DATASET =
════════════════

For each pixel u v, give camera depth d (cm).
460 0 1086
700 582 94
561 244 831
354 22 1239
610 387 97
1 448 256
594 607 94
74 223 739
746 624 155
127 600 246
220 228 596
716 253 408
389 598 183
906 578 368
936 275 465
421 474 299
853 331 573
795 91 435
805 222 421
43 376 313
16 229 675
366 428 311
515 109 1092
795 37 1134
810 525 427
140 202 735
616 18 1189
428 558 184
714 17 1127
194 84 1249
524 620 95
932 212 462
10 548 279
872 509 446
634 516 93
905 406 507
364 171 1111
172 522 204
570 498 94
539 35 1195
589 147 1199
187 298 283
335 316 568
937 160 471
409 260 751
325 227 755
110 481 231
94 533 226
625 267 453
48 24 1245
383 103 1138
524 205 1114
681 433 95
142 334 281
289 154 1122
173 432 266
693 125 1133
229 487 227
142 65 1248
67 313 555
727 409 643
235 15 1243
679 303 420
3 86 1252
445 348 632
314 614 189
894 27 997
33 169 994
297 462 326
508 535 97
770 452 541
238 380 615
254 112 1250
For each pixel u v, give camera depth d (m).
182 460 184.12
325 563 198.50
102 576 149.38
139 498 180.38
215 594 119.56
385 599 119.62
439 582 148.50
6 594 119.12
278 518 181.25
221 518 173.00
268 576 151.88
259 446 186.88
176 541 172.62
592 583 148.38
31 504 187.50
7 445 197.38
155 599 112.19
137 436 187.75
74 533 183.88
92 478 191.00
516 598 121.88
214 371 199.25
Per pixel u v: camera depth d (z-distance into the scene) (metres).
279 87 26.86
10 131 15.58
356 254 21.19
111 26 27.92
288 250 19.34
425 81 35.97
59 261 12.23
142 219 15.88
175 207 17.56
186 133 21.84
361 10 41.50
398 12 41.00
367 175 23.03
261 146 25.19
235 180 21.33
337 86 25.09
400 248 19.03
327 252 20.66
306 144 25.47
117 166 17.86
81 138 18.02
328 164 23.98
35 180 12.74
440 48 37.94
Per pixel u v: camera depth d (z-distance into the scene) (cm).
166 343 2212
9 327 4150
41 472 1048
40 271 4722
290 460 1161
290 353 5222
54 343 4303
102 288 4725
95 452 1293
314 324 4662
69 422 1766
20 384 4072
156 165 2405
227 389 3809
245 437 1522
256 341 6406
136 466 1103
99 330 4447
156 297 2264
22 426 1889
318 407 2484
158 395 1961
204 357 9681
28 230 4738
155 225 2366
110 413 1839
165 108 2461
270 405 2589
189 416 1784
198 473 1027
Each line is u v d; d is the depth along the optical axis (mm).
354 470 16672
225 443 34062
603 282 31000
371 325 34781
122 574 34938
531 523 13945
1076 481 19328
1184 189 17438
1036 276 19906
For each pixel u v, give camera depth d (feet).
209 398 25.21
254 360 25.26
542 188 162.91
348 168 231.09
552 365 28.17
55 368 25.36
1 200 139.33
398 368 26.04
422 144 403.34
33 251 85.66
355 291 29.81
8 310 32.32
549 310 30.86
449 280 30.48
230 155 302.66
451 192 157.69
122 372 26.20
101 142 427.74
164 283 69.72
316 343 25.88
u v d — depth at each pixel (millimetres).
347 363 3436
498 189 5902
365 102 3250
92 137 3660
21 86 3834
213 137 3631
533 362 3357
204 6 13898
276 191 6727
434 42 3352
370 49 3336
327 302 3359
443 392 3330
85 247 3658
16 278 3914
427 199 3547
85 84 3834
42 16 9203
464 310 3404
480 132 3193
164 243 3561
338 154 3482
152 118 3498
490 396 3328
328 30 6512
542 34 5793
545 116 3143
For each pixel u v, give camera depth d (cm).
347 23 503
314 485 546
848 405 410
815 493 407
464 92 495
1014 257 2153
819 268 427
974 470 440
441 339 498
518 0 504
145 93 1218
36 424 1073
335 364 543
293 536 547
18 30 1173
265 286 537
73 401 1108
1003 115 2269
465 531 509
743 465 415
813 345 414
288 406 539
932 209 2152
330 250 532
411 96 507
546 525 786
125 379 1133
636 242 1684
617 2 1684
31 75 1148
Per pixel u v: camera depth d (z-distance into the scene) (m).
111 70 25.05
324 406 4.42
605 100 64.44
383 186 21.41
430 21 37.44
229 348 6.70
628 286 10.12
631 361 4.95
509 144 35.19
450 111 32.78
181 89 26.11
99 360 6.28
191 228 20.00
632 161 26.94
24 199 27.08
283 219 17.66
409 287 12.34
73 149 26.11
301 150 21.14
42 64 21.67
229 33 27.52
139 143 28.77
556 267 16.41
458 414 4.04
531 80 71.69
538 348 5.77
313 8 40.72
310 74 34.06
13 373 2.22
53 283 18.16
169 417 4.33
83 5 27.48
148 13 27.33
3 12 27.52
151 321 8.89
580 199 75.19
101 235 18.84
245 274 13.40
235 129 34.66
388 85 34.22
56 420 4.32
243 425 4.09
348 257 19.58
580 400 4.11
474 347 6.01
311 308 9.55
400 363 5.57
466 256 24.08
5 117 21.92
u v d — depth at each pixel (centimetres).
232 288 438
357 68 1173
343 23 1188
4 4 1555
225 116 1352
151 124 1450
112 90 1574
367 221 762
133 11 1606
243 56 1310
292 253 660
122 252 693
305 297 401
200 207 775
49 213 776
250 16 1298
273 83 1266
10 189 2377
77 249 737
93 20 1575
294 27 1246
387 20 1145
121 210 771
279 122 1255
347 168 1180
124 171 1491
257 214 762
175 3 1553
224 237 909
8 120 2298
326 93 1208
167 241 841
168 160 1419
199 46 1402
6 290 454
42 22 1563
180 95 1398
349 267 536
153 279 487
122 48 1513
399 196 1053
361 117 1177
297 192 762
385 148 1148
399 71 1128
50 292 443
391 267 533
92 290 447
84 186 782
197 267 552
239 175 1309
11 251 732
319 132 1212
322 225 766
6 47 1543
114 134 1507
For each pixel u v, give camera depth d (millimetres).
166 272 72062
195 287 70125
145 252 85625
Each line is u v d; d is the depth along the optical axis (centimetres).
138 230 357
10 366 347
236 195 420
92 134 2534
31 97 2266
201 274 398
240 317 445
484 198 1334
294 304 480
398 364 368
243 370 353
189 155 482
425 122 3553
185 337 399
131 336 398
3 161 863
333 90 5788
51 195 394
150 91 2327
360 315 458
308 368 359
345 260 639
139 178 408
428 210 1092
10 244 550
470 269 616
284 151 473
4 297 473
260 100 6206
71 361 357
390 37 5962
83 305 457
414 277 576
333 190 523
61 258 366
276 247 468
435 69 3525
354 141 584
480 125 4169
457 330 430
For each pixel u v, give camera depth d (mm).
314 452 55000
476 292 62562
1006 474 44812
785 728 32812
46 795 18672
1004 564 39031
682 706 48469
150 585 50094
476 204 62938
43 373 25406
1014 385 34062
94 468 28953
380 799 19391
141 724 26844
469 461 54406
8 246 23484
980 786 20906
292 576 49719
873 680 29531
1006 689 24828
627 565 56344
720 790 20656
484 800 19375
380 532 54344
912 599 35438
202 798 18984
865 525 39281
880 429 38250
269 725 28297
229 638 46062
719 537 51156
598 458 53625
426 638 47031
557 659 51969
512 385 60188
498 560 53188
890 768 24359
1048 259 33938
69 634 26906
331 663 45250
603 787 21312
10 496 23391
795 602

════════════════

TASK BRIEF = Your answer is to contain exactly the lines from the one holding "260 100 6206" to the end of the entries, with no other line.

ANSWER BOX =
260 100 6206
71 361 357
390 37 5962
83 305 457
414 277 576
333 190 523
61 258 366
276 247 468
435 69 3525
354 141 584
480 125 4169
457 330 430
For each pixel u v, give camera depth d (mm).
314 452 55000
476 292 62562
1006 474 44812
785 728 32812
46 795 18672
1004 564 39031
682 706 48469
150 585 50094
476 204 62938
43 373 25406
1014 385 34062
94 468 28953
380 799 19391
141 724 26844
469 461 54406
8 246 23484
980 786 20906
292 576 49719
873 680 29531
1006 689 24828
627 565 56344
720 790 20656
484 800 19375
380 532 54344
912 599 35438
202 798 18984
865 525 39281
880 429 38250
269 725 28297
229 638 46062
719 537 51156
598 458 53625
426 638 47031
557 659 51969
512 385 60188
498 560 53188
890 768 24359
1048 259 33938
69 634 26906
331 663 45250
603 787 21312
10 496 23391
795 602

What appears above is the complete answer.